The photographer returns and shows the Surfer a picture she took earlier of him in his suit in front of his car, proving to him that he actually does have a Lexus and a job. Enraged, he goes to the beach, nearly drowning the beach bully, Pitbull. After patching the Surfer up, Scally then reveals that the entire experience was a test to ensure that the Surfer was worthy of buying the house for his family and becoming one of them. To finally ensure that he can be trusted, Scally forces the Surfer to burn the station wagon, while his son shows up on his bike and the Lexus is in parking lot.

Finally allowed to surf, the Surfer, the Kid, Scally, and his gang all return to the beach, only to be stopped by the Bum, who has returned with a gun. The Surfer is able to convince the Bum to let him and the Kid surf by returning the Bum's shark-tooth necklace. As the Surfer and the Kid paddle out, the Bum executes Scally and then kills himself, lying in the surf just as the Surfer's father had.

==Production==
The Surfer was inspired by the Lunada Bay Boys.
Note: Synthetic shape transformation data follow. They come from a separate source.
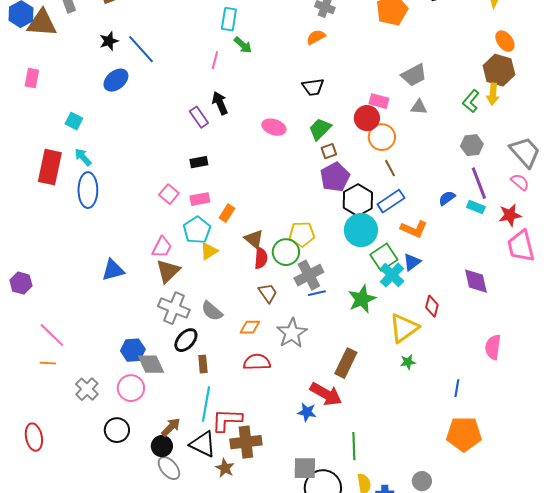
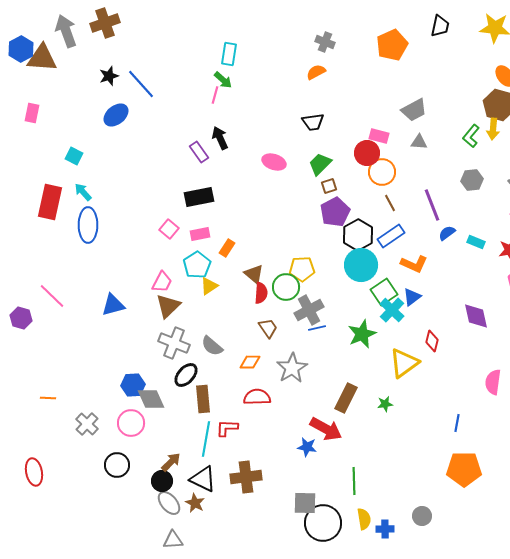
green arrow: (243, 45) -> (223, 80), moved
black rectangle: (199, 162) -> (199, 197), size x1.6
purple line: (479, 183) -> (432, 205), moved
pink line: (52, 335) -> (52, 296), moved
green star: (408, 362) -> (385, 404), moved
brown rectangle: (203, 364) -> (203, 399), size x1.5
red L-shape: (227, 420) -> (227, 428), moved, size x0.7
brown star: (225, 468) -> (195, 503), moved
It was written by Thomas Martin and directed by Lorcan Finnegan. The film is an Australian and Irish co-production. It was produced by Tea Shop Productions, Arenamedia, Lovely Productions, and Gramercy Park Media, with financial support from Australia's Screenwest.

Nicolas Cage's casting in the film was announced in May 2023. It was Julian McMahon's final film role before his death months after its release in 2025.

In October and November 2023, Cage was filming scenes in Yallingup. Principal photography concluded in December 2023.

The score was composed by François Tétaz.

==Release==
The Surfer had its world premiere in the Midnight Screenings section at the 77th Cannes Film Festival on 18 May 2024. It was also featured in the Limelight section of the 54th International Film Festival Rotterdam on 31 January 2025. The film was theatrically released in the United States by Roadside Attractions and Lionsgate on 2 May 2025. In Ireland and the United Kingdom, the film was released by Vertigo Releasing on 9 May. It was then theatrically released in Australia by Madman Films on 15 May, before releasing on Australian streaming service Stan on 15 June.

==Reception==

Metacritic, which uses a weighted average, assigned the film a score of 67 out of 100, based on 29 critics, indicating "generally favorable" reviews.

Josh Slater-Williams of IndieWire graded the film a B−. Xan Brooks of The Guardian awarded the film four stars out of five, calling the film "a gloriously demented B-movie thriller."

== Awards ==
At the 2025 ARIA Music Awards, the soundtrack, composed by François Tétaz, was nominated for ARIA Award for Best Original Soundtrack, Cast or Show Album. At the 15th Australian Academy of Cinema and Television Arts Awards, the film received eight nominations including Best Film, with Julian McMahon posthumously being awarded Best Supporting Actor.